- [TEXT SECTION]:
>>>
PatchSiren cyber security CVE debrief
CVE-2026-46186 Linux CVE debrief
A vulnerability in the Linux kernel's Bluetooth virtio transport driver (virtio_bt) allowed a malicious or compromised backend to trigger out-of-bounds memory reads. The virtbt_rx_handle() function processed received packets without validating that the remaining payload length met the minimum header size requirements for the declared packet type (event, ACL, SCO, or ISO). A one-byte packet could reach hci_recv_frame() with zero remaining length, causing the ACL-vs-ISO classification fast-path to dereference hci_acl_hdr(skb)->handle and read two bytes of uninitialized RX buffer data when CIS_LINK, BIS_LINK, or PA_LINK connections were active. The fix adds length validation against per-type minimum header sizes (2 bytes for events, 4 for ACL, 3 for SCO, 4 for ISO) before calling hci_recv_frame(), with ratelimited error logging to prevent log flooding from untrusted backends.
- Vendor
- Linux
- Product
- Unknown
- CVSS
- Unknown
- CISA KEV
- Not listed in stored evidence
- Original CVE published
- 2026-05-28
- Original CVE updated
- 2026-05-28
- Advisory published
- 2026-05-28
- Advisory updated
- 2026-05-28
Who should care
Organizations running virtualized Linux workloads with Bluetooth virtio transport enabled; cloud providers offering nested virtualization with Bluetooth passthrough; security teams monitoring kernel memory safety issues in virtualization stacks
Technical summary
The virtio_bt driver in the Linux kernel failed to validate that received Bluetooth packets contained sufficient data for their declared packet type headers. After stripping the leading pkt_type byte, the driver forwarded remaining SKB data to hci_recv_frame() without checking minimum length requirements: 2 bytes for HCI events, 4 bytes for ACL data, 3 bytes for SCO data, and 4 bytes for ISO data. This allowed a malicious virtio backend to send single-byte packets that would cause the HCI core to read beyond valid buffer boundaries when classifying packet types, specifically triggering uninitialized memory reads in hci_dev_classify_pkt_type() when ISO connections were active. The vulnerability is exploitable only from within the virtualized environment by a compromised backend, not remotely over Bluetooth radio.
<<<
- [DATASET EXTRACT]:
>>>
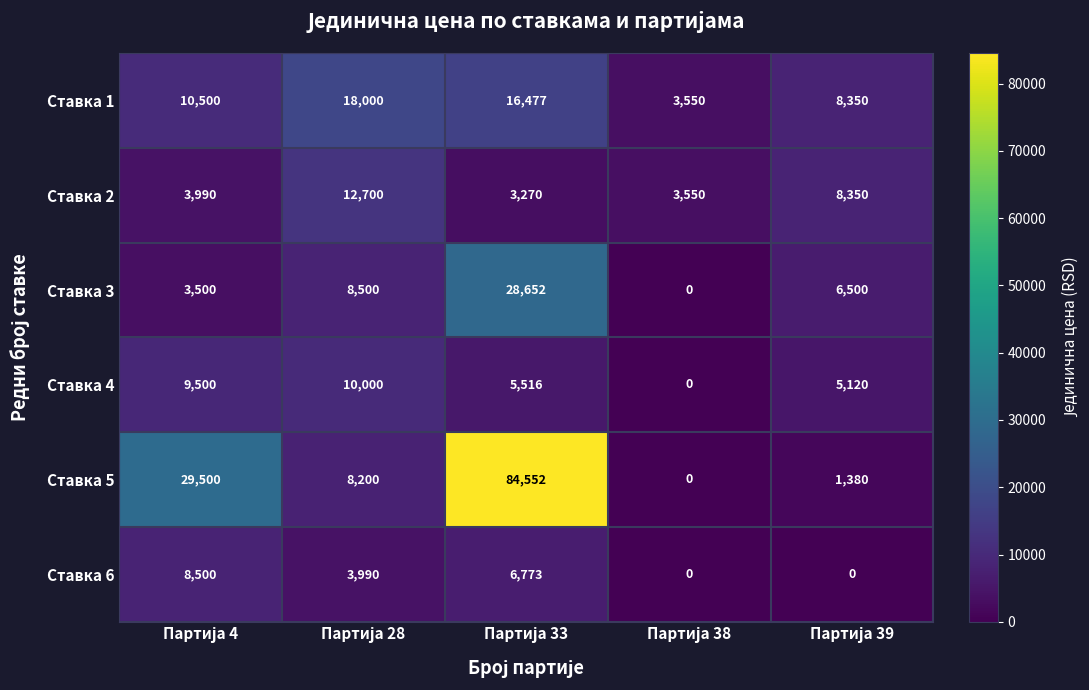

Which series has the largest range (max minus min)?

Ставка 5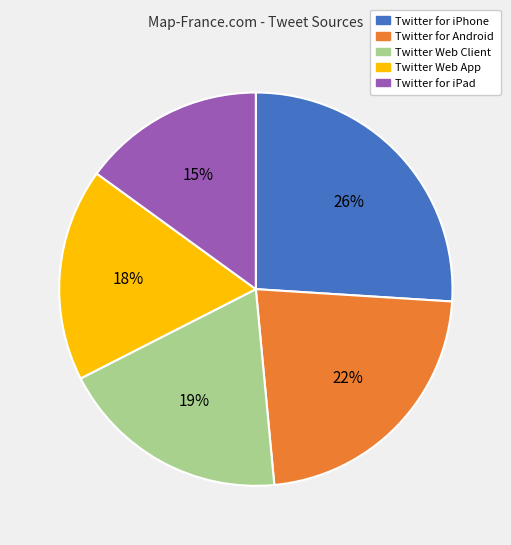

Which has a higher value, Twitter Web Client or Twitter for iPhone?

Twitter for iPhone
<<<
- [TRY IT]:
Can you take the Linux Bluetooth virtio CVE debrief further, picking up right after its last sentence?

- [RESPONSE BELOW]:
Defensive priority
high
Recommended defensive actions
- Apply kernel patches from stable branches: 6.1.x, 6.6.x, 6.12.x, 6.14.x, and 6.15.x
- Validate virtio_bt driver is updated to include pkt_type header length validation
- Monitor kernel logs for bt_dev_err_ratelimited messages indicating malformed packets from backend
- Review virtualization backend security posture as exploit requires compromised or malicious backend
- Consider disabling Bluetooth virtio transport in high-security virtualized environments if not required
Evidence notes
Vulnerability description and patch details sourced from official CVE record and kernel.org stable tree commits. The issue was resolved by commits across multiple stable kernel branches.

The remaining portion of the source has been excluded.